--- START ---
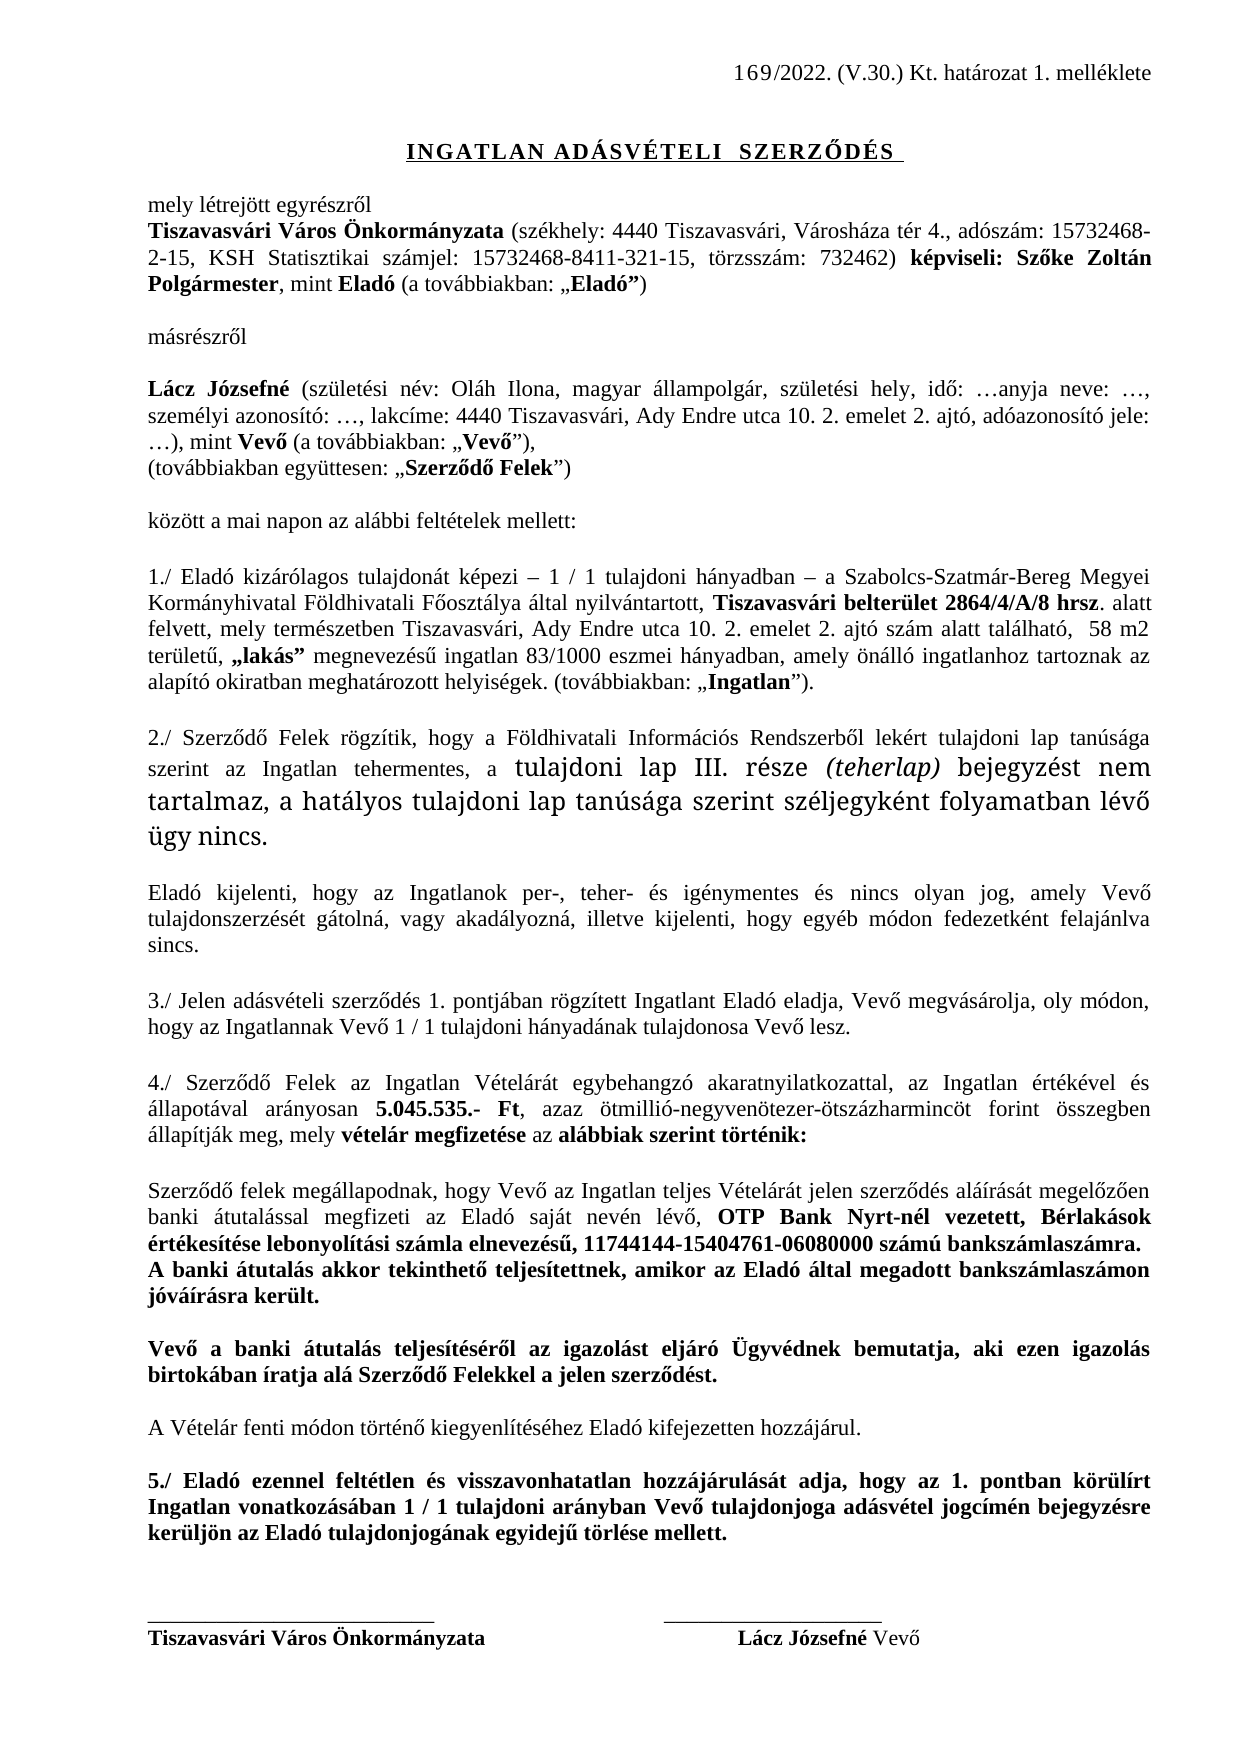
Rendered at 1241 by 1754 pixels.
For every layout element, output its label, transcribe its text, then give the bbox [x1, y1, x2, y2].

text (továbbiakban együttesen: „Szerződő Felek”) [148, 454, 1152, 481]
text mely létrejött egyrészről [148, 191, 1152, 217]
text között a mai napon az alábbi feltételek mellett: [148, 507, 1152, 533]
title 169/2022. (V.30.) Kt. határozat 1. melléklete [148, 59, 1152, 86]
text Vevő a banki átutalás teljesítéséről az igazolást eljáró Ügyvédnek bemutatja, aki ezen igazolás birtokában íratja alá Szerződő Felekkel a jelen szerződést. [148, 1335, 1152, 1388]
text Lácz Józsefné (születési név: Oláh Ilona, magyar állampolgár, születési hely, idő: …anyja neve: …, személyi azonosító: …, lakcíme: 4440 Tiszavasvári, Ady Endre utca 10. 2. emelet 2. ajtó, adóazonosító jele: …), mint Vevő (a továbbiakban: „Vevő”), [148, 375, 1152, 454]
text 4./ Szerződő Felek az Ingatlan Vételárát egybehangzó akaratnyilatkozattal, az Ingatlan értékével és állapotával arányosan 5.045.535.- Ft, azaz ötmillió-negyvenötezer-ötszázharmincöt forint összegben állapítják meg, mely vételár megfizetése az alábbiak szerint történik: [148, 1069, 1152, 1148]
text 5./ Eladó ezennel feltétlen és visszavonhatatlan hozzájárulását adja, hogy az 1. pontban körülírt Ingatlan vonatkozásában 1 / 1 tulajdoni arányban Vevő tulajdonjoga adásvétel jogcímén bejegyzésre kerüljön az Eladó tulajdonjogának egyidejű törlése mellett. [148, 1467, 1152, 1546]
title Ingatlan Adásvételi Szerződés [148, 138, 1152, 164]
text 1./ Eladó kizárólagos tulajdonát képezi – 1 / 1 tulajdoni hányadban – a Szabolcs-Szatmár-Bereg Megyei Kormányhivatal Földhivatali Főosztálya által nyilvántartott, Tiszavasvári belterület 2864/4/A/8 hrsz. alatt felvett, mely természetben Tiszavasvári, Ady Endre utca 10. 2. emelet 2. ajtó szám alatt található, 58 m2 területű, „lakás” megnevezésű ingatlan 83/1000 eszmei hányadban, amely önálló ingatlanhoz tartoznak az alapító okiratban meghatározott helyiségek. (továbbiakban: „Ingatlan”). [148, 563, 1152, 694]
text Tiszavasvári Város Önkormányzata Lácz Józsefné Vevő [148, 1625, 1152, 1650]
text 2./ Szerződő Felek rögzítik, hogy a Földhivatali Információs Rendszerből lekért tulajdoni lap tanúsága szerint az Ingatlan tehermentes, a tulajdoni lap III. része (teherlap) bejegyzést nem tartalmaz, a hatályos tulajdoni lap tanúsága szerint széljegyként folyamatban lévő ügy nincs. [148, 724, 1152, 852]
text Eladó kijelenti, hogy az Ingatlanok per-, teher- és igénymentes és nincs olyan jog, amely Vevő tulajdonszerzését gátolná, vagy akadályozná, illetve kijelenti, hogy egyéb módon fedezetként felajánlva sincs. [148, 878, 1152, 958]
text A banki átutalás akkor tekinthető teljesítettnek, amikor az Eladó által megadott bankszámlaszámon jóváírásra került. [148, 1256, 1152, 1309]
text Tiszavasvári Város Önkormányzata (székhely: 4440 Tiszavasvári, Városháza tér 4., adószám: 15732468-2-15, KSH Statisztikai számjel: 15732468-8411-321-15, törzsszám: 732462) képviseli: Szőke Zoltán Polgármester, mint Eladó (a továbbiakban: „Eladó”) [148, 217, 1152, 296]
text Szerződő felek megállapodnak, hogy Vevő az Ingatlan teljes Vételárát jelen szerződés aláírását megelőzően banki átutalással megfizeti az Eladó saját nevén lévő, OTP Bank Nyrt-nél vezetett, Bérlakások értékesítése lebonyolítási számla elnevezésű, 11744144-15404761-06080000 számú bankszámlaszámra. [148, 1177, 1152, 1256]
text _________________________ ___________________ [148, 1598, 1152, 1625]
text 3./ Jelen adásvételi szerződés 1. pontjában rögzített Ingatlant Eladó eladja, Vevő megvásárolja, oly módon, hogy az Ingatlannak Vevő 1 / 1 tulajdoni hányadának tulajdonosa Vevő lesz. [148, 987, 1152, 1039]
text A Vételár fenti módon történő kiegyenlítéséhez Eladó kifejezetten hozzájárul. [148, 1414, 1152, 1440]
text másrészről [148, 323, 1152, 349]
--- END ---
→ **ABOUT THIS TASK**
Scan the entries above, and wherever a line holds the string "mint", copy it.

→ **RESULT OF THIS EXERCISE**
text Lácz Józsefné (születési név: Oláh Ilona, magyar állampolgár, születési hely, idő: …anyja neve: …, személyi azonosító: …, lakcíme: 4440 Tiszavasvári, Ady Endre utca 10. 2. emelet 2. ajtó, adóazonosító jele: …), mint Vevő (a továbbiakban: „Vevő”), [148, 375, 1152, 454]
text Tiszavasvári Város Önkormányzata (székhely: 4440 Tiszavasvári, Városháza tér 4., adószám: 15732468-2-15, KSH Statisztikai számjel: 15732468-8411-321-15, törzsszám: 732462) képviseli: Szőke Zoltán Polgármester, mint Eladó (a továbbiakban: „Eladó”) [148, 217, 1152, 296]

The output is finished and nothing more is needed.